What the exercise asks: Each line holding the word "PlayStation" must appear in the answer, copied from the entries.

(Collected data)
▼

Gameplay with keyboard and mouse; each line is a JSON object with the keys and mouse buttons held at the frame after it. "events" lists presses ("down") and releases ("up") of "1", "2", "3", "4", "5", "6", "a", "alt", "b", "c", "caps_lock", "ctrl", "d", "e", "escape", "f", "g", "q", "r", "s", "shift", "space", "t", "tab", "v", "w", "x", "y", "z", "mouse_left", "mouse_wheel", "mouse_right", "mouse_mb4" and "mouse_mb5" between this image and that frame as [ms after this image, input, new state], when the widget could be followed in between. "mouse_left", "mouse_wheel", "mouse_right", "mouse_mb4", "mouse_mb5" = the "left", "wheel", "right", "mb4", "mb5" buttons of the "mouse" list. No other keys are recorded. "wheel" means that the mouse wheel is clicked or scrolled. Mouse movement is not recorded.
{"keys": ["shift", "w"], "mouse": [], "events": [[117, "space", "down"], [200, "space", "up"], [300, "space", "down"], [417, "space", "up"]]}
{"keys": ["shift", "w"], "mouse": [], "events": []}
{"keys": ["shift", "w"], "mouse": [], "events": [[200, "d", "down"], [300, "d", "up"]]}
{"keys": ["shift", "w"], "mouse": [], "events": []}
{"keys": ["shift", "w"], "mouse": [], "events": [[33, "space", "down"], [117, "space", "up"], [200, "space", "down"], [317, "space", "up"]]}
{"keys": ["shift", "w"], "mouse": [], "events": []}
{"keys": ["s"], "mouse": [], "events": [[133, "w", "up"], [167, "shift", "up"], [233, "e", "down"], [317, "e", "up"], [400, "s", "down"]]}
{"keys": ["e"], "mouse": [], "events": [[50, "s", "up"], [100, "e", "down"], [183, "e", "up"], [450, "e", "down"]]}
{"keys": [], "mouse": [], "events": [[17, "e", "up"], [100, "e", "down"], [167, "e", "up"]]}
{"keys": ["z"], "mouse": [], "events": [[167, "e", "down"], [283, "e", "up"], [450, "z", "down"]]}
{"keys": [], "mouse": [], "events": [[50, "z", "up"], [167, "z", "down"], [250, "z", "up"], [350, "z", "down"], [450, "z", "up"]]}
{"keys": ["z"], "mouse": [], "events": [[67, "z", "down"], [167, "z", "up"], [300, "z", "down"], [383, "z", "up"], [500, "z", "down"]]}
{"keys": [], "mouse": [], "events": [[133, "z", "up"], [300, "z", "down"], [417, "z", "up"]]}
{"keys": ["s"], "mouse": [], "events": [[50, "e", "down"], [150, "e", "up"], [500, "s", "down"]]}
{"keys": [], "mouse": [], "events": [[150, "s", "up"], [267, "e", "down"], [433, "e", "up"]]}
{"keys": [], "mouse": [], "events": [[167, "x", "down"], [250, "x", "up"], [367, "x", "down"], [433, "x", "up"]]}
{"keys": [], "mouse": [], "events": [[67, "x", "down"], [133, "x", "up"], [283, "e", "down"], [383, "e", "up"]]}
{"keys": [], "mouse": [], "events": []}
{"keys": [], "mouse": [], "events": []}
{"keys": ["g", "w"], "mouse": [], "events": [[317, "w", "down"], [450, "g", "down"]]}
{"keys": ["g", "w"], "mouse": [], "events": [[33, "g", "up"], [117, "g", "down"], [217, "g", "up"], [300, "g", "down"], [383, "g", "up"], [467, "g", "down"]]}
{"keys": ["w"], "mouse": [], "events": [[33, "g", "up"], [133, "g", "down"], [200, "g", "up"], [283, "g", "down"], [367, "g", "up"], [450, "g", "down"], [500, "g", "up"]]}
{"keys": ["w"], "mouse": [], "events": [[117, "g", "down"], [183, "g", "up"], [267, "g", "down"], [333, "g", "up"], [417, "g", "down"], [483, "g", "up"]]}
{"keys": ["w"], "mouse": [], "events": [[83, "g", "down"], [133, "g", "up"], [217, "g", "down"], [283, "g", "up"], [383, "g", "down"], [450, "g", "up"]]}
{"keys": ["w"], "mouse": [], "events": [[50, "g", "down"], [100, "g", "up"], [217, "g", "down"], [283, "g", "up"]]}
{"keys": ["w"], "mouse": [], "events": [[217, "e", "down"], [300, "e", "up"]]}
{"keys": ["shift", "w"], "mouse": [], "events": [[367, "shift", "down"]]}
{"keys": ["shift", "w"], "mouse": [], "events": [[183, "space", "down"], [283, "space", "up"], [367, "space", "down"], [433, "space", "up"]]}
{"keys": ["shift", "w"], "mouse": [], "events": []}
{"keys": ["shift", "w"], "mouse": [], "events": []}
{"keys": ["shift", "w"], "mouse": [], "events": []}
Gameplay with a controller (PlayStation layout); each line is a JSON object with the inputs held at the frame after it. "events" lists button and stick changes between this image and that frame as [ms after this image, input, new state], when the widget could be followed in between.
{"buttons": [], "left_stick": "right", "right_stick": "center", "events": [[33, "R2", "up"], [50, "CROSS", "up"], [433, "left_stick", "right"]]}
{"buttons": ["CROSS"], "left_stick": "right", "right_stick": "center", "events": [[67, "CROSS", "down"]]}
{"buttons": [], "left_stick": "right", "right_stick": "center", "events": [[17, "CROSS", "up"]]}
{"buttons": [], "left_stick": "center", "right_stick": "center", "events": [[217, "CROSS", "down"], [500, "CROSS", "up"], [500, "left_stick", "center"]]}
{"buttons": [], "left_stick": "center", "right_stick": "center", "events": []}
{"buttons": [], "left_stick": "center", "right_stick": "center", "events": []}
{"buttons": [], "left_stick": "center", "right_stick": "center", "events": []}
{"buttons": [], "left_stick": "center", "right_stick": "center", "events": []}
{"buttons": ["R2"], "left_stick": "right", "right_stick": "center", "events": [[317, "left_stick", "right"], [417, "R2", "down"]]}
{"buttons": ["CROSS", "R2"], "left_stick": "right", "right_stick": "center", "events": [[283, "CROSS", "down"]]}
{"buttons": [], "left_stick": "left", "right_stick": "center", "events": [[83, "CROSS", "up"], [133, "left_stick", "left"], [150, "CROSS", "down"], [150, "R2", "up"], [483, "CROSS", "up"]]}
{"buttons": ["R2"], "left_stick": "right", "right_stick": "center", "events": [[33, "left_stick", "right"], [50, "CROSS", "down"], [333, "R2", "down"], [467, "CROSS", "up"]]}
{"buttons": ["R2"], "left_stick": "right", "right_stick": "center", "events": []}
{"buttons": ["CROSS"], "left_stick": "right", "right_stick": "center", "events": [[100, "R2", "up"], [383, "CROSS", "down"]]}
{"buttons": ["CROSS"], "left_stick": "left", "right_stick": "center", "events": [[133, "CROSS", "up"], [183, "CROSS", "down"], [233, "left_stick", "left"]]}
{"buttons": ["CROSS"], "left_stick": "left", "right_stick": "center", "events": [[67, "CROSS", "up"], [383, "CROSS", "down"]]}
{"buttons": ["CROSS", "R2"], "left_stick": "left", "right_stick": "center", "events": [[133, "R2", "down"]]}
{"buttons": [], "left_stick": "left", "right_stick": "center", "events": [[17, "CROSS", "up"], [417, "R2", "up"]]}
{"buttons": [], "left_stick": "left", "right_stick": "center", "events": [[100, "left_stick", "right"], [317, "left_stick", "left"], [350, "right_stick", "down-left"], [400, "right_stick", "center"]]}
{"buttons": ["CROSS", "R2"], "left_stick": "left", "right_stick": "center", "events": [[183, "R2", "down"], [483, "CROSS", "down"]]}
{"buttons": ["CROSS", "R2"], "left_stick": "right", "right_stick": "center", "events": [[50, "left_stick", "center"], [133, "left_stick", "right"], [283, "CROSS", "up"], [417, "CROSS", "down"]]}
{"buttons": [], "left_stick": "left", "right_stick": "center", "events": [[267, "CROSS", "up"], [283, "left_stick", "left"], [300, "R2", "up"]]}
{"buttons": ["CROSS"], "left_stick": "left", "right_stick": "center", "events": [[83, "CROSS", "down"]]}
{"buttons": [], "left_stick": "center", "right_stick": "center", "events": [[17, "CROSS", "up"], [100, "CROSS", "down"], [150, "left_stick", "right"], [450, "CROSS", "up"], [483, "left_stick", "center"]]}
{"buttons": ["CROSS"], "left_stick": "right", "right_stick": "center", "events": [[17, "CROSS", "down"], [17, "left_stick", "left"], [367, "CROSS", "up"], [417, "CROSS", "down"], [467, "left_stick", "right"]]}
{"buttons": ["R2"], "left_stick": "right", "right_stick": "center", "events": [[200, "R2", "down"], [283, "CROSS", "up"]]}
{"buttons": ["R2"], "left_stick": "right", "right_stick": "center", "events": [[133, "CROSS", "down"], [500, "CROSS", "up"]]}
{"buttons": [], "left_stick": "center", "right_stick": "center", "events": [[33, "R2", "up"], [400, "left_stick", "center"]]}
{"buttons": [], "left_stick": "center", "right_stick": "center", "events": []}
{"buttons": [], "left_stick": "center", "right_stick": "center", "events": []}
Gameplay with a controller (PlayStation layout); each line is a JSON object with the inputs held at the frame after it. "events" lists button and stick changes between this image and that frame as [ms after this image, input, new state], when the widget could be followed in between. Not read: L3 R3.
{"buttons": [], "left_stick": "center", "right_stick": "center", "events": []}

▲

Your solution:
Gameplay with a controller (PlayStation layout); each line is a JSON object with the inputs held at the frame after it. "events" lists button and stick changes between this image and that frame as [ms after this image, input, new state], when the widget could be followed in between.
Gameplay with a controller (PlayStation layout); each line is a JSON object with the inputs held at the frame after it. "events" lists button and stick changes between this image and that frame as [ms after this image, input, new state], when the widget could be followed in between. Not read: L3 R3.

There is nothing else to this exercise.